The new terminus at St Pancreas cuts journey times to Paris and Brussels by 20 minutes and makes possible direct journeys from outside of London to the Europe.
At Green Innovation we excited by recent developments in the field of airship or 'blimp(!)' travel. Watch this space for details.
For more information visit the UN's new eco travel site, at Green Passport

Research into hydrogen fuel continues apace and Boeing revealed that it's protoype hydrogen powered plane carried out a successful test flight.
This is thought to be the first manned plane to be powered by hydrogen fuel cells, converting it through a chemical reaction into electricity and water. The process creates no carbon pollution making it infinitely greener than conventional combustion engines.
Other recent developments in Green air travel have included:
Electra, a single-seater battery-powered experimental plane developed in France
Virgin flew a Boeing 747 part-fuelled by biodiesel from London to Amsterdam.
Boeing's 787 is to be built of carbon fibre, meaning that it is lighter and will use 20 per cent less fuel than similar airliners.
Critics point out that even with recent advances in green technology, the air industry is still one of the worst and most avoidable polluters of the environment, and the sector is growing much faster than green technology can mitigate its impact. And as Boeing themselves admitt hydrogen cells are unlikely to ever create enough power for a large passenger airliner.
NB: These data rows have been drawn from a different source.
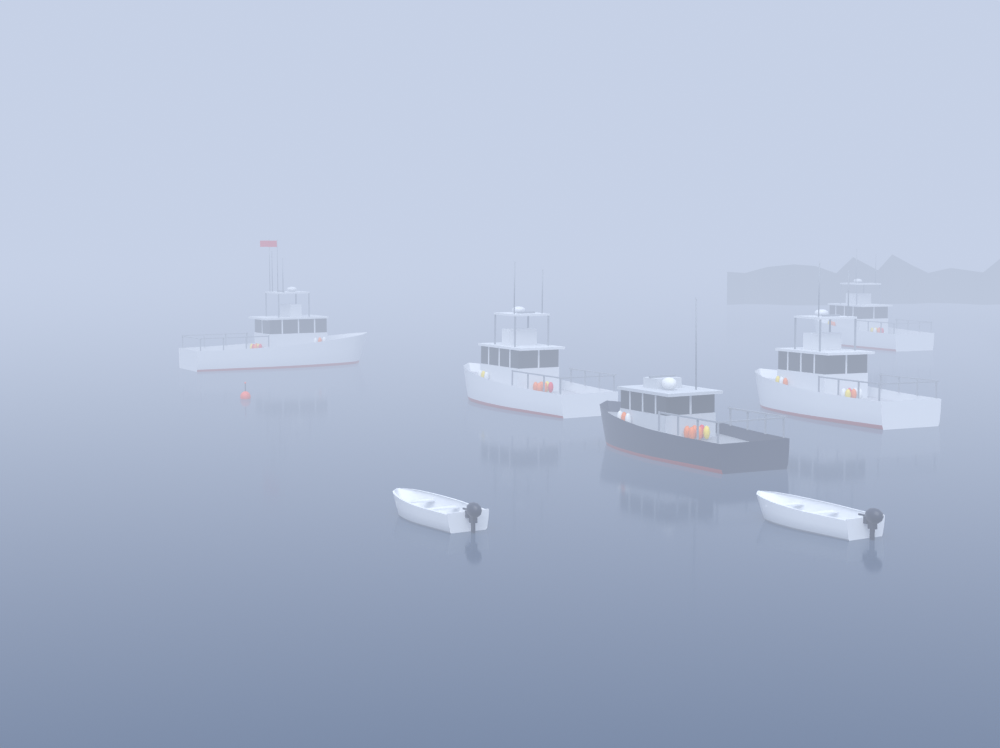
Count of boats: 7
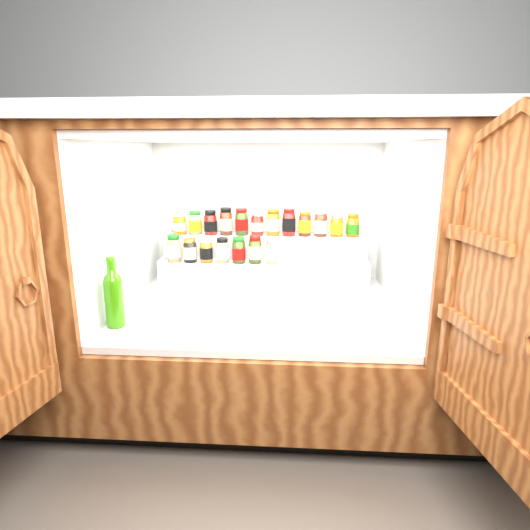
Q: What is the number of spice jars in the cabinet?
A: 19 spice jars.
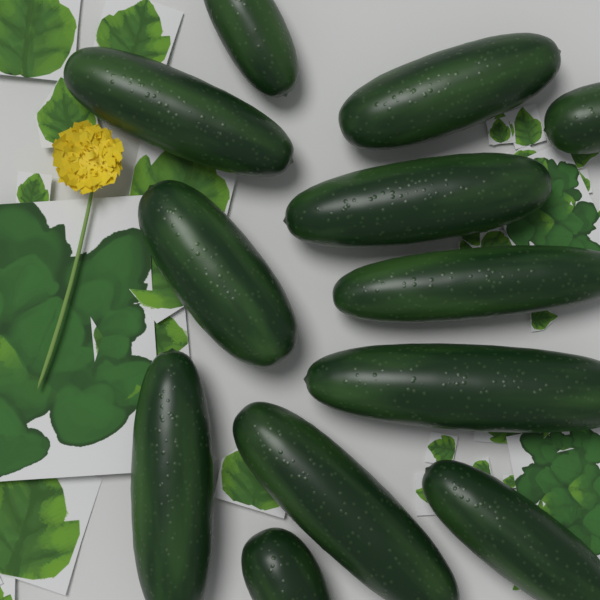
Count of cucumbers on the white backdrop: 12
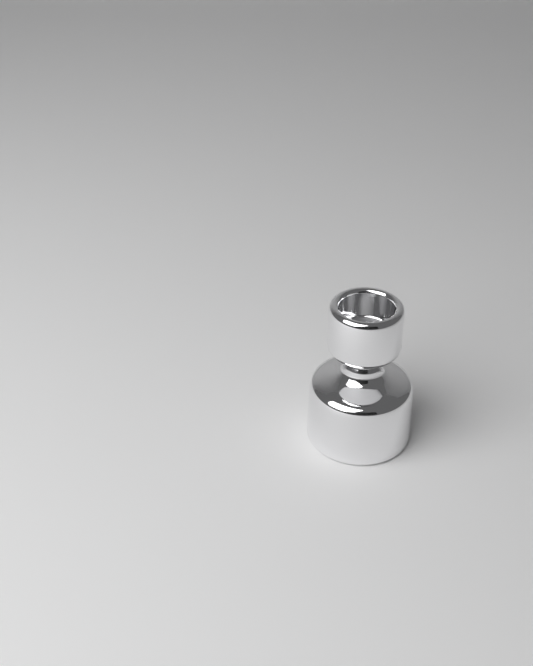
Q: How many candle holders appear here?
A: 1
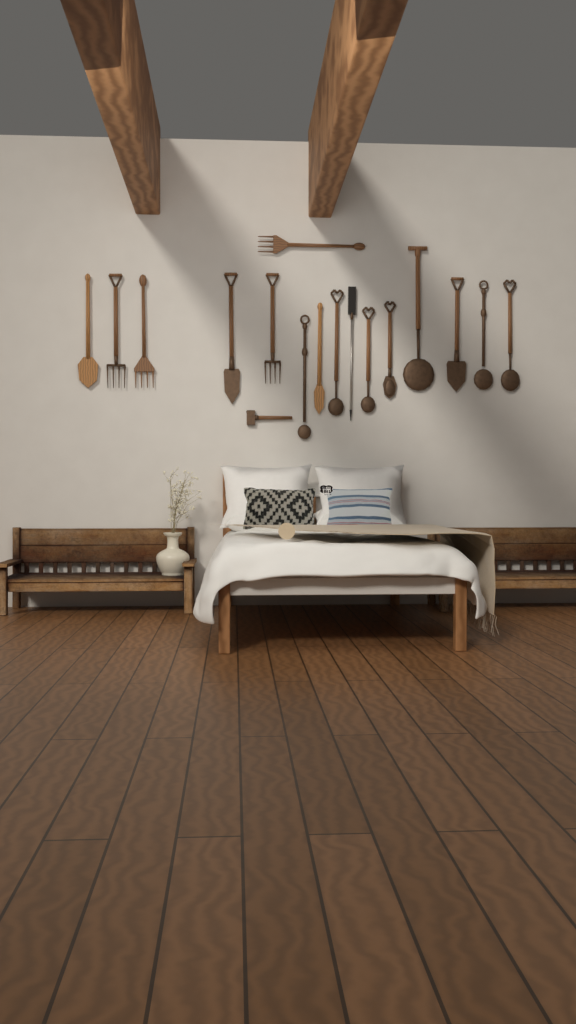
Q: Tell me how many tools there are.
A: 17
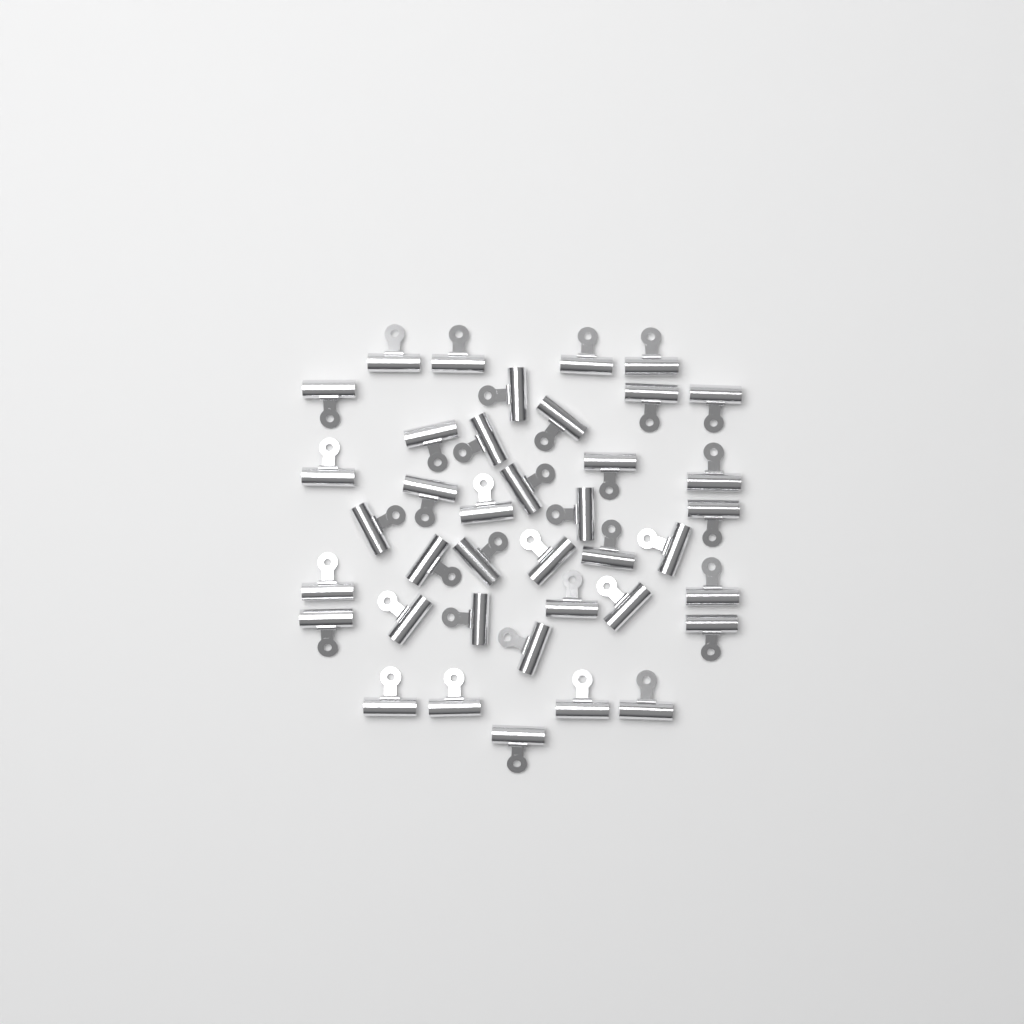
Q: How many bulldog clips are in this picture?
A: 39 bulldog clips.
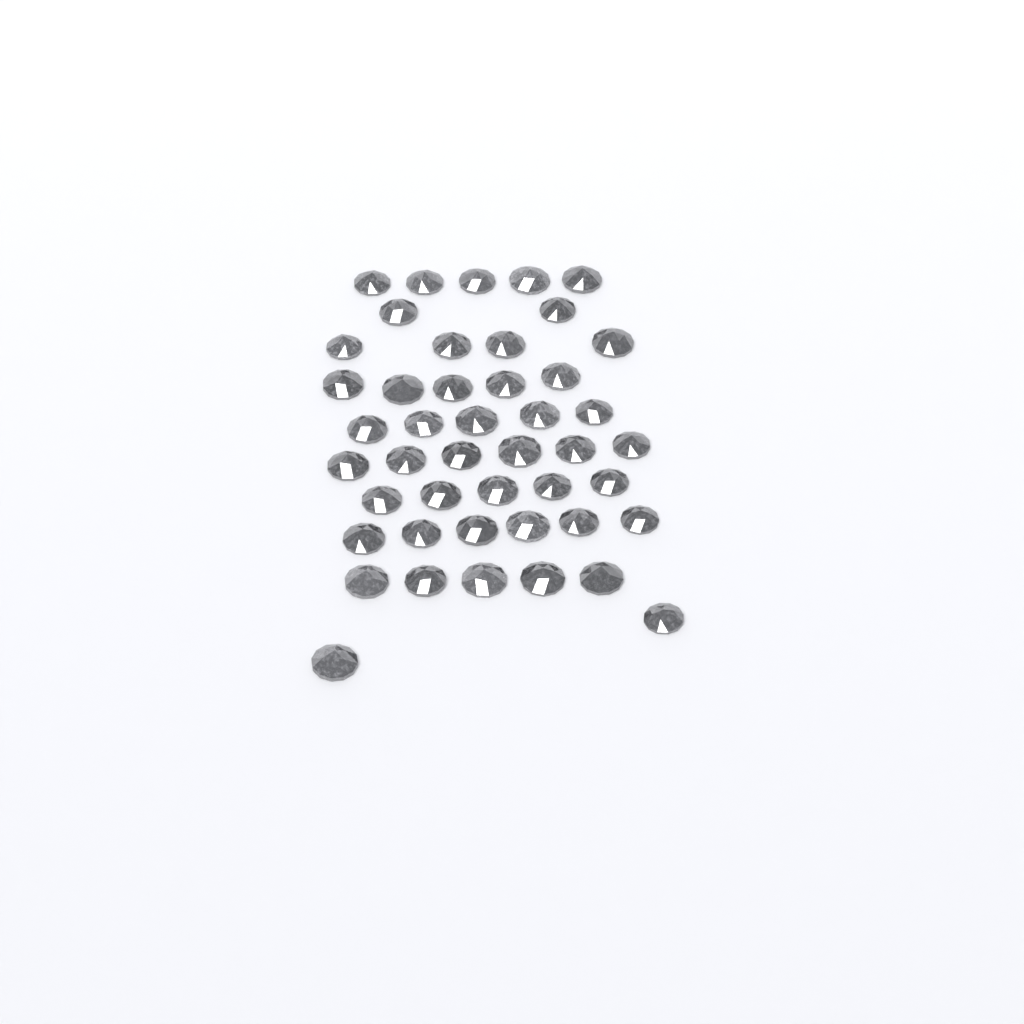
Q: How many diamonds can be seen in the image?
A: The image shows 45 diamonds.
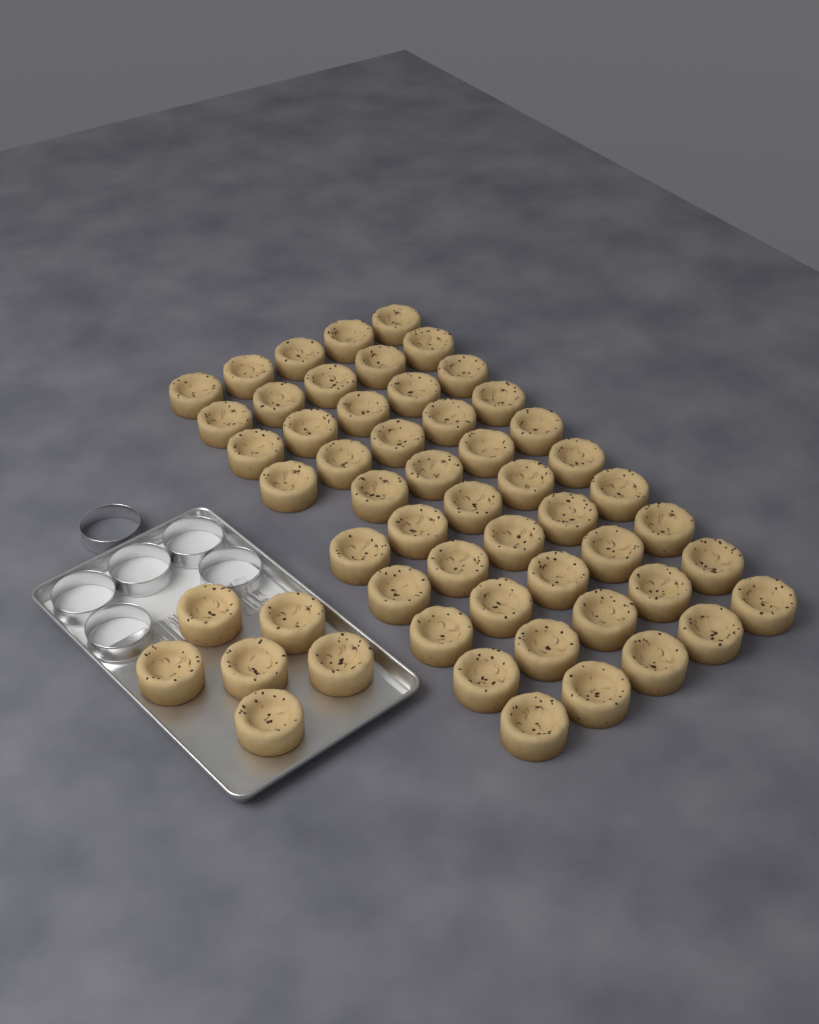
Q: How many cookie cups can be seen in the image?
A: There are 55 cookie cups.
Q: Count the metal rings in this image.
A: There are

Airbus, manufacturer of the A380 superjumbo, has pledged to produce greener planes before 2020. In additin to the Boeing 787 Dreamliner, the A380 also generates 20% less carbon dioxide per journey than aircraft did 10 years ago, but increases in oil prices are requiring planes that burn fuel at an even lower rate. Aviation companies are currently looking at fuel cell and carbon capture technologies, but carrying 300, or more, passengers with these engines is currently impossible.
Also under consideration is the more efficient "blended wing" design, which converts an airplane into a giant wing.